#### Provided entries
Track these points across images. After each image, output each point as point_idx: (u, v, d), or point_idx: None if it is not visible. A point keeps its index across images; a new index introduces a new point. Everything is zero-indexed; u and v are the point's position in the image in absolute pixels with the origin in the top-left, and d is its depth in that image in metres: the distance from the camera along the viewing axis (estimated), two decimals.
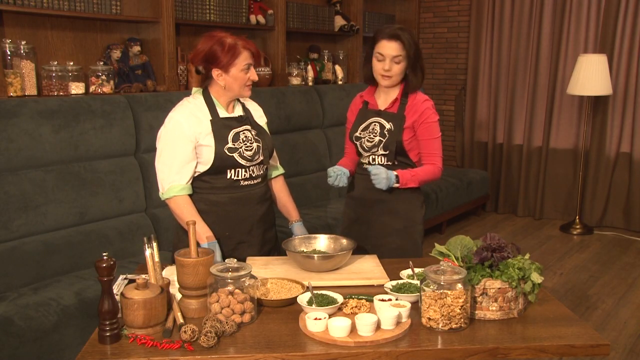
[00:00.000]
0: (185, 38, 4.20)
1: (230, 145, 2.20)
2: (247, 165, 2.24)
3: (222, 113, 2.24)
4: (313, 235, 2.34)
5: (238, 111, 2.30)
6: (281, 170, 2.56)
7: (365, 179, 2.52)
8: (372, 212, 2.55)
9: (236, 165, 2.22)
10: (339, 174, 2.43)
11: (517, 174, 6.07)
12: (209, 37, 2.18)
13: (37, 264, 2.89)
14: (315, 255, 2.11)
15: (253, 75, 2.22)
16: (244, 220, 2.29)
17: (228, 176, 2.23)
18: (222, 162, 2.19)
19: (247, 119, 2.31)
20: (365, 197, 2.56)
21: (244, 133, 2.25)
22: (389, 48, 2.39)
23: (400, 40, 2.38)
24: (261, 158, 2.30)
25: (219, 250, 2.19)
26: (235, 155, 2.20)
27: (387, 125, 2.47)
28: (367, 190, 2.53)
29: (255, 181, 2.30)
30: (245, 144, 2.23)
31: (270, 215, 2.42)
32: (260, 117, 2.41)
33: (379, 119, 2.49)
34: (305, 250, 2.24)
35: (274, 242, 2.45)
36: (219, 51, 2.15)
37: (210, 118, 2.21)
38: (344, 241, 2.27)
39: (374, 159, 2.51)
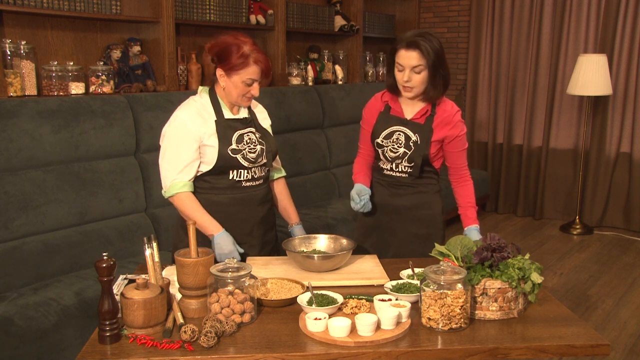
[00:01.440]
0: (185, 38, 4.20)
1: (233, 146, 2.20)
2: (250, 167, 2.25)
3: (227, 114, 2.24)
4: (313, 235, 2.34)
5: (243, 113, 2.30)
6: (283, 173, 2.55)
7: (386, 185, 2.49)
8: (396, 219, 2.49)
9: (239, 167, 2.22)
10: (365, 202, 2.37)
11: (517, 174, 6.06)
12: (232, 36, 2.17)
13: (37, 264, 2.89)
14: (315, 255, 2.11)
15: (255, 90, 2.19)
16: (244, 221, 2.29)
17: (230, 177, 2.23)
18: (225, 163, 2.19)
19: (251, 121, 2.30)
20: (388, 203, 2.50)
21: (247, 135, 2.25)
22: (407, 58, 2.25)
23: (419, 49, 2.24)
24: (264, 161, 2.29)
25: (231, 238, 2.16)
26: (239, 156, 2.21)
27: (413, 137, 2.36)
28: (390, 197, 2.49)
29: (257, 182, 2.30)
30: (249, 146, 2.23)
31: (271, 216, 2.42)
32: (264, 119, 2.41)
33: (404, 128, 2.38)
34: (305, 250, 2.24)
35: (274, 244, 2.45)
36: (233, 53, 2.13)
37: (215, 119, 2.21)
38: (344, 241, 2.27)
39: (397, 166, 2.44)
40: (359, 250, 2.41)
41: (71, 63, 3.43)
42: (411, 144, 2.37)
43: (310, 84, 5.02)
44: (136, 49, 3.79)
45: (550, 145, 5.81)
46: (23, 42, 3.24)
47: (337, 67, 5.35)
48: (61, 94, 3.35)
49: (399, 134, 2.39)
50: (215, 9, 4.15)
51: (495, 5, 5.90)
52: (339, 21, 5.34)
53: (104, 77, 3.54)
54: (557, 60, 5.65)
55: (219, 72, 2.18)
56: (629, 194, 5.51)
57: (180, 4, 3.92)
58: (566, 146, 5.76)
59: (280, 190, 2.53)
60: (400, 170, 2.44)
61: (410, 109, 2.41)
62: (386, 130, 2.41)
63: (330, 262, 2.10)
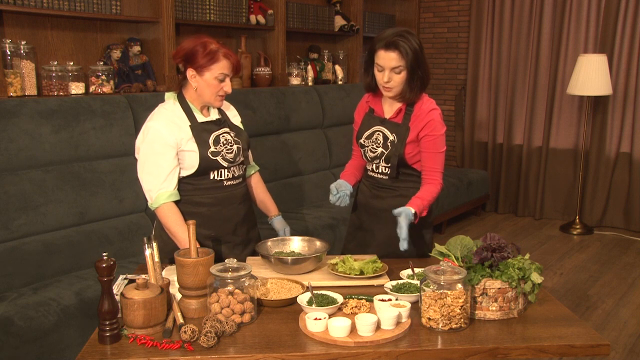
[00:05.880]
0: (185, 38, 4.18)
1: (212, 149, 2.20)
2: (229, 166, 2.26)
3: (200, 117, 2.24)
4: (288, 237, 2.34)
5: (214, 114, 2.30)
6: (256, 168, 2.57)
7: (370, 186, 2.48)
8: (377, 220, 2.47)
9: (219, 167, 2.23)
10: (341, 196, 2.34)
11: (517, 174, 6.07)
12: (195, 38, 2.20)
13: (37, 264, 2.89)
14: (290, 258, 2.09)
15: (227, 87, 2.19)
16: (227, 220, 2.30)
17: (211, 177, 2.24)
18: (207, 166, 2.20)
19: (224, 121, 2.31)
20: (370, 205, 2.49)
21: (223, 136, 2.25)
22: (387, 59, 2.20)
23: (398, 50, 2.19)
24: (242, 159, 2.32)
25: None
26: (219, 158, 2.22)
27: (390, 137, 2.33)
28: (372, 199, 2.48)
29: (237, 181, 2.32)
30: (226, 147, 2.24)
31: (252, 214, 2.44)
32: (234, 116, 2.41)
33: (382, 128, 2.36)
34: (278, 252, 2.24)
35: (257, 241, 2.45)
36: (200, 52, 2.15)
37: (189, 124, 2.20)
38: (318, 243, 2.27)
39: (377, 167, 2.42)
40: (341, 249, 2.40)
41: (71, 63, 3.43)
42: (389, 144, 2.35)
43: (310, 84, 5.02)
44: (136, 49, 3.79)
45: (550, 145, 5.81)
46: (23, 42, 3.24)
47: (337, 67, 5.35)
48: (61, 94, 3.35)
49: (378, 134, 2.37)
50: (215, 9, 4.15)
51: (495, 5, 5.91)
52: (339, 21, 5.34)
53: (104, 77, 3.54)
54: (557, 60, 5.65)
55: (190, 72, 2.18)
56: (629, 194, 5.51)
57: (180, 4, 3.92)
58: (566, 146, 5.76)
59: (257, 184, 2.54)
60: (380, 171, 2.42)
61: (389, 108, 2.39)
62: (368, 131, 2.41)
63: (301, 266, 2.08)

---

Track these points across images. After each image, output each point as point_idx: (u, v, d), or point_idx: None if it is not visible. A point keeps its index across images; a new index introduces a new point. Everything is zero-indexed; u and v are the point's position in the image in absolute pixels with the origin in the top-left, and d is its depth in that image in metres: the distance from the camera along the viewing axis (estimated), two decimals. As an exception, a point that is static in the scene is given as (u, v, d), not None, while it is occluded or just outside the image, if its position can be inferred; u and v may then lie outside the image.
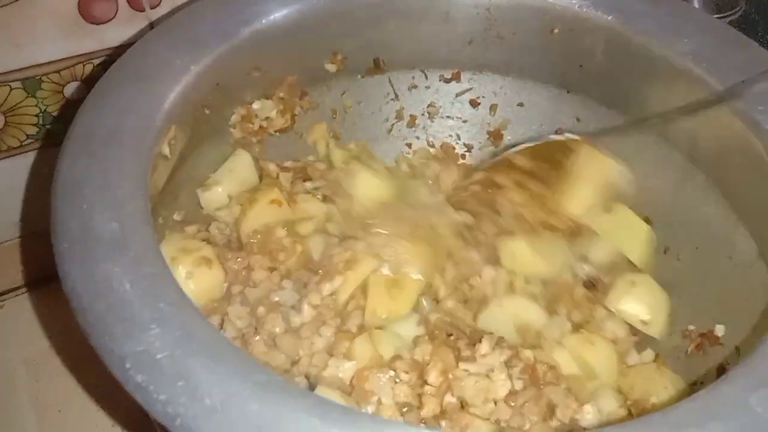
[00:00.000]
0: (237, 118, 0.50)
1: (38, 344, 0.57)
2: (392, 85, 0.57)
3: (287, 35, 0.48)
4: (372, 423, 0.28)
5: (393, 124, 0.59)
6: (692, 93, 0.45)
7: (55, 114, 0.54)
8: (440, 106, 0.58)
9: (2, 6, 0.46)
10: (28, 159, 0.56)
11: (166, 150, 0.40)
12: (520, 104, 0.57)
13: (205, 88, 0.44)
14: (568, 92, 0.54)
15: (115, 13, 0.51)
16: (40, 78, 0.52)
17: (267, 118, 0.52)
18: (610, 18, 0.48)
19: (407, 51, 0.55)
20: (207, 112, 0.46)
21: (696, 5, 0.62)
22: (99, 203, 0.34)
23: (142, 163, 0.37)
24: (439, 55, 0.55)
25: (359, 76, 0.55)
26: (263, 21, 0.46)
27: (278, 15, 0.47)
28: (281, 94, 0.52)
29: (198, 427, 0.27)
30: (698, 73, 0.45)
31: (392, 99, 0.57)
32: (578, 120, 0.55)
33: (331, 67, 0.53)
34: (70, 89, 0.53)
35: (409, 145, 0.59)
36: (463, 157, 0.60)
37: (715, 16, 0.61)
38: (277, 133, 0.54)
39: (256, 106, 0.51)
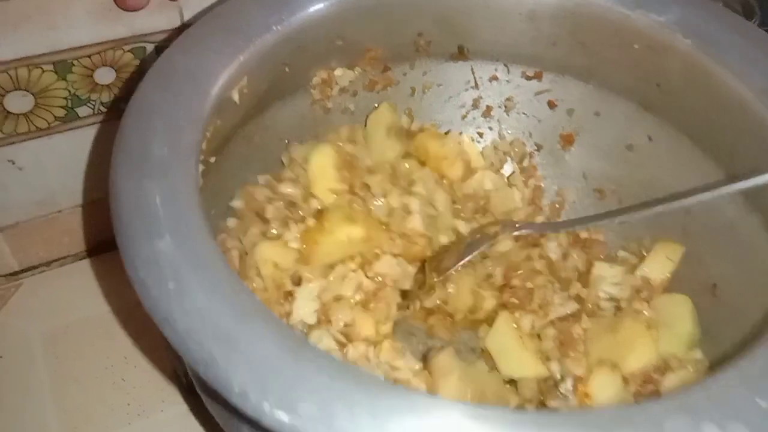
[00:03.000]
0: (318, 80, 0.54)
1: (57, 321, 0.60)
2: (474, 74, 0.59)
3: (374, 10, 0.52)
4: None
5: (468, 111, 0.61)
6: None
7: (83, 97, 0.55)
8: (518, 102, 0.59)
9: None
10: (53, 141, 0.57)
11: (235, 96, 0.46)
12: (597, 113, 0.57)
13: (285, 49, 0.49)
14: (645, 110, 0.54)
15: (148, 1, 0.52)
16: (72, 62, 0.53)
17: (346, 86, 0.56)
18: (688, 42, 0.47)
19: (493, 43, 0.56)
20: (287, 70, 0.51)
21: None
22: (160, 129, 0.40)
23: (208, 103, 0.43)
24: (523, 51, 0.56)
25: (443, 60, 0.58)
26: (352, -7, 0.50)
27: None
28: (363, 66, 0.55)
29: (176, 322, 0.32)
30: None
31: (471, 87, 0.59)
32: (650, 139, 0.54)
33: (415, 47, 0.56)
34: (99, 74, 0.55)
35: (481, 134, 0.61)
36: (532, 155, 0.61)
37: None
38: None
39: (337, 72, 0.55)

#### Try it
Look through the records above and report how many lines hold the word "from", giving only the number.

#### Exercise output
2